George C Scott famously refused to attend the Academy
Awards, saying that every great dramatic performance was unique and couldn’t be
compared to another. To quote him later though, he went for the less measured,
“The whole thing is a goddamn meat parade. I don’t want any part of it”. His
portrayal of General George S. Patton in this remarkable film is indeed hard to
compare to other performances. The film’s seven Academy Awards tell us however
that when a comparison was attempted, it was favourable. Very favourable.
Since Patton’s 1970 release, the opening monologue delivered
in front of the stars and stripes, has been a defining moment in military
film-making. More impactful than any amount of not being able to “handle the
truth”, Scott delivers rhetoric designed to motivate his troops. He motivates
us too, to discover who – what - he is and how his plans and intentions will play out. Is he a
madman? Or a single-minded military genius? Patton takes us through the career of George S. Patton, focusing on World War 2 and his campaigns that took on Rommel, the German army and sometimes his own superiors.
It’s said that half of the film’s budget was spent on buying
former Spanish military vehicles. If that’s true, it shows.
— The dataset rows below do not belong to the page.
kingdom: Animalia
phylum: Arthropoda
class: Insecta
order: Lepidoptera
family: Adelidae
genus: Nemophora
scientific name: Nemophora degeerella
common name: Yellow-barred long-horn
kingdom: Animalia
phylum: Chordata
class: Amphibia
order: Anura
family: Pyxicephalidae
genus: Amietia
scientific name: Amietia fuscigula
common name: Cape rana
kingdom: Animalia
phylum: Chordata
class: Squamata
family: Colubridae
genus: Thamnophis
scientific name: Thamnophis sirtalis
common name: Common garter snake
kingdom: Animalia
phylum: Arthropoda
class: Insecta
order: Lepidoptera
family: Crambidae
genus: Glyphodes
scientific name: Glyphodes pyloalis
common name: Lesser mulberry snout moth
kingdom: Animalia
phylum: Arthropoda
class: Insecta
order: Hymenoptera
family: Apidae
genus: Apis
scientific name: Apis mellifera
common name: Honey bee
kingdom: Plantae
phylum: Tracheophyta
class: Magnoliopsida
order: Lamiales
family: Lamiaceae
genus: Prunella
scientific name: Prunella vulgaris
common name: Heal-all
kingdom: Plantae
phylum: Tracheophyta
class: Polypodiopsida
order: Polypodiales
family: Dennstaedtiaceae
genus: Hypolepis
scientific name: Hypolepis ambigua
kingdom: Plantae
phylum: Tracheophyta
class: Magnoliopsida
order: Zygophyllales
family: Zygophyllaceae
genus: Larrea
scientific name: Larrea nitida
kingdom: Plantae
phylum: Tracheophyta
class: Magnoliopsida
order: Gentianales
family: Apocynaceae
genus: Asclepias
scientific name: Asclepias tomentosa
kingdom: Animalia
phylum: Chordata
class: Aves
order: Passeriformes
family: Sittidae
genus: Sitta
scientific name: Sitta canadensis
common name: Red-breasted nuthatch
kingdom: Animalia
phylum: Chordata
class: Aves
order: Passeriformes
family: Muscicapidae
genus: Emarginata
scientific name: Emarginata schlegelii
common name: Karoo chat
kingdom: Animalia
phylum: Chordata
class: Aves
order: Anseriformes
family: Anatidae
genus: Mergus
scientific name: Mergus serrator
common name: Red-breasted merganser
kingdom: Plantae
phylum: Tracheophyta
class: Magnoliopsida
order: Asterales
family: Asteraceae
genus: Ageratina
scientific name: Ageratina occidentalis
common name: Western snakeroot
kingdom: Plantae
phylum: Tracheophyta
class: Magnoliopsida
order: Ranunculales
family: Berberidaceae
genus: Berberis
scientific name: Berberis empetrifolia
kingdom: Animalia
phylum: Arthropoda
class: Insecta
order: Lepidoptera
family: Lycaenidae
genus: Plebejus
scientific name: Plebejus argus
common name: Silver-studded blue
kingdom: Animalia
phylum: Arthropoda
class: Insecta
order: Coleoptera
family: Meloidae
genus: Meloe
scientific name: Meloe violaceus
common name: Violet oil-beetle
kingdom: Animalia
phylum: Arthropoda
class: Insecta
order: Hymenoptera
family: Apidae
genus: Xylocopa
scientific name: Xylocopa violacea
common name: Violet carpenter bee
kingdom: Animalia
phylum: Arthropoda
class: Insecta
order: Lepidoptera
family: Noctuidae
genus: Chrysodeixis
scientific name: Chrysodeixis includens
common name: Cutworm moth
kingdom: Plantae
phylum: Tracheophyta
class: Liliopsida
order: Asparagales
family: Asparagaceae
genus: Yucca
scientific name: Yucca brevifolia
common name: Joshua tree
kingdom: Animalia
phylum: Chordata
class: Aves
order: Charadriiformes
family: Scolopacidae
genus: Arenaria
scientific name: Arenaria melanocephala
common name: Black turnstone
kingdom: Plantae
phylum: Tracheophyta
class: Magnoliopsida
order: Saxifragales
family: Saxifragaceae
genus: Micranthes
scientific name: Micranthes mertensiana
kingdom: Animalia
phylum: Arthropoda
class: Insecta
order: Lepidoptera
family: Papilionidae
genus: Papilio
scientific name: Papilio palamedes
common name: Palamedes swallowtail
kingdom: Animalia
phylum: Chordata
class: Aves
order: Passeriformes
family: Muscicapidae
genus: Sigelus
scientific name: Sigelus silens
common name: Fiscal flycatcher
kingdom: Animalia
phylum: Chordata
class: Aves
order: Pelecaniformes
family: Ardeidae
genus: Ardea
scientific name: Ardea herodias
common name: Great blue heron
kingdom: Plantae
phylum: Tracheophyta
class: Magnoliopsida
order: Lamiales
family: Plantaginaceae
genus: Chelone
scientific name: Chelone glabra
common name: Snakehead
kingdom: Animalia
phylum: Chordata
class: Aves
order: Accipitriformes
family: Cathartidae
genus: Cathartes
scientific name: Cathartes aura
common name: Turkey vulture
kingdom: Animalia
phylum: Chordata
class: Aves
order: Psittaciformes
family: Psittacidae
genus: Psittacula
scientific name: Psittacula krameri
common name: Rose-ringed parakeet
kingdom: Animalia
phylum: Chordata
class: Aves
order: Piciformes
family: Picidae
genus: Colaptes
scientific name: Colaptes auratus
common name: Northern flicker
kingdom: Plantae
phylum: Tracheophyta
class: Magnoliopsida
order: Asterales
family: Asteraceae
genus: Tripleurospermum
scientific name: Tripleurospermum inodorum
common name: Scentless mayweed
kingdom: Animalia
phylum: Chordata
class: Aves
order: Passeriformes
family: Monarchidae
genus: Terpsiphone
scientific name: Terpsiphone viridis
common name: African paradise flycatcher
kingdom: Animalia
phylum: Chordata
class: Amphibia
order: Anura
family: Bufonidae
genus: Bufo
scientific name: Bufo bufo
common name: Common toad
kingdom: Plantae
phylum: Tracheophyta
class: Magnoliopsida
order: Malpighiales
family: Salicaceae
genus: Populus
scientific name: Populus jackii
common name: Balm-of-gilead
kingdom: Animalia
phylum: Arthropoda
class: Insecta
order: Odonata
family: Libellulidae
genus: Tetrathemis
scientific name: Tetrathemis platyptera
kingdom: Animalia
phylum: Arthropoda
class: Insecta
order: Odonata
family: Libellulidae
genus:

Real explosions,
crashes and bombing raids seem to be in endless supply, adding a layer of grit
and realism that CGI just can’t achieve yet. Watch as Patton directs two
vehicular units through a muddy bottleneck – these are actual tanks and trucks
struggling through thick mud. Look closely and you’ll see a soldier standing on
the side of a vehicle narrowly avoid being crushed by a swinging tank turret.
He breathes in and dodges it by centimetres.
Patton is a perfectly-paced film. It never bores, but
manages to impart detail levels that mean you feel involved and informed.
There’s one transition that seemed odd, as Patton decides to go to Sicily. The
sets involved are very similar and my wife and I turned to each other, saying
”Oh! He’s in Sicily now!”. A second viewing would remove this confusion but
notably, it’s the only moment when I didn’t feel powerfully aware of the
geography.
The film is based on the memoirs of General Omar N Bradley,
who served alongside General Patton.
Bradley is superbly depicted by Karl Malden. In the film, they’re depicted as
friends, though in reality the two didn’t get along. We are left to trust the
representation of each of them as realistic and their dynamic is a believable
one that regularly helps to drive the plot forward.
I’m no buff on the finer technical aspects of movie-making, but I can recognise great photography when it is as obvious as in Patton. Avoiding the usual military clichés, the visuals are stunningly shot. My LED TV made some of the blood look a little too red (I have my settings on the recommendations found on AV Forum to closely match the colour mix from the majority of movies), but it’s not something you’ll be distracted by. The battlefield shots are grand, yet compact (my mental image of huge battlefields is almost always too vast and the intimacy of infantry-based warfare was often played out in relatively small valleys, fields or of course, beaches), the action sequences suggest real jeopardy and the dialogue-heavy sections are involving and clear.